[Material to process]
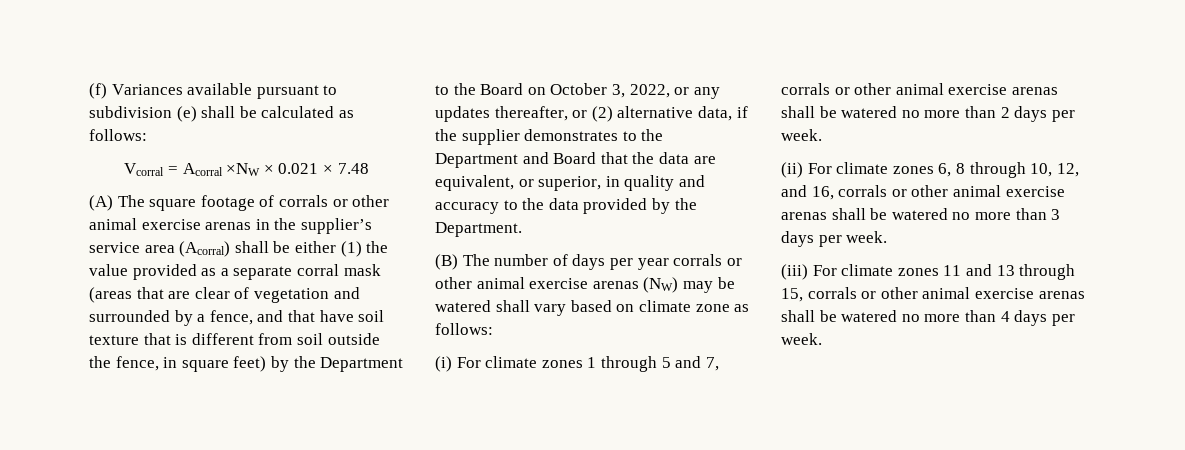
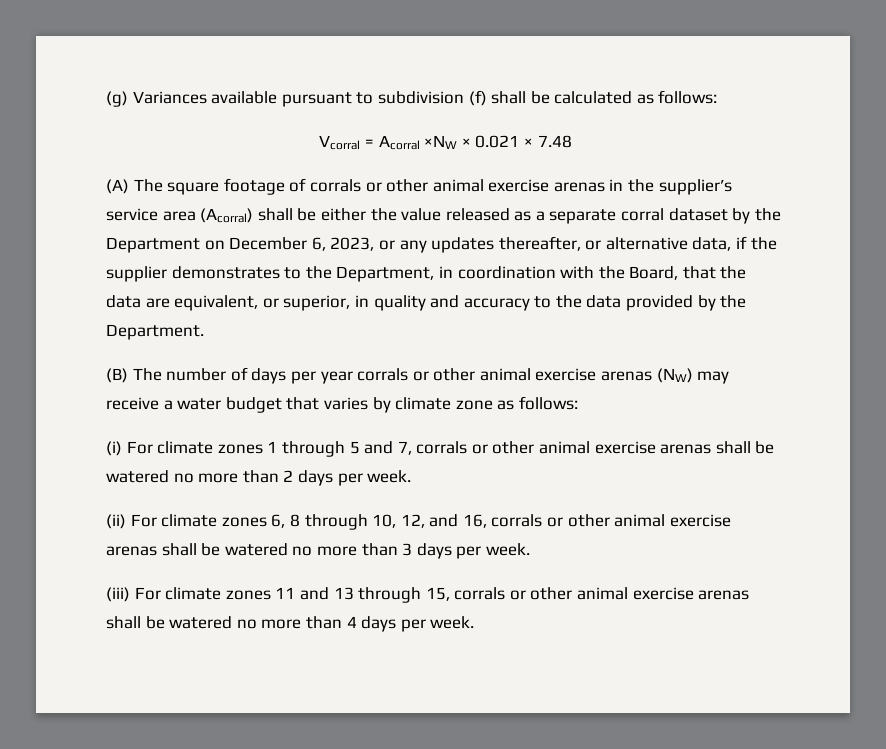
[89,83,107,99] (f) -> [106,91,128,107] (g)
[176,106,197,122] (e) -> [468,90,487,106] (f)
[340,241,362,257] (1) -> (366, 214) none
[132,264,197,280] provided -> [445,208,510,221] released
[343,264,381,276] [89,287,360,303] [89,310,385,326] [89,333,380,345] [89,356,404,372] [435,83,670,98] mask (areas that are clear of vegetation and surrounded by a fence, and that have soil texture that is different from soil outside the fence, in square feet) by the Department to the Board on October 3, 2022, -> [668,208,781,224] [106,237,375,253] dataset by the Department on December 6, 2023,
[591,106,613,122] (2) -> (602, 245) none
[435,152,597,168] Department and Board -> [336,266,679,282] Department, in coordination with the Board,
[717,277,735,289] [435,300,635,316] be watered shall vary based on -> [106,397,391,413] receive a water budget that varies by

[Assignment] Once the pictures are removed, write out all of the entries above exactly.

[Answer for the task]
[89,83,107,99] (f) -> [106,91,128,107] (g)
[176,106,197,122] (e) -> [468,90,487,106] (f)
[340,241,362,257] (1) -> (366, 214) none
[132,264,197,280] provided -> [445,208,510,221] released
[343,264,381,276] [89,287,360,303] [89,310,385,326] [89,333,380,345] [89,356,404,372] [435,83,670,98] mask (areas that are clear of vegetation and surrounded by a fence, and that have soil texture that is different from soil outside the fence, in square feet) by the Department to the Board on October 3, 2022, -> [668,208,781,224] [106,237,375,253] dataset by the Department on December 6, 2023,
[591,106,613,122] (2) -> (602, 245) none
[435,152,597,168] Department and Board -> [336,266,679,282] Department, in coordination with the Board,
[717,277,735,289] [435,300,635,316] be watered shall vary based on -> [106,397,391,413] receive a water budget that varies by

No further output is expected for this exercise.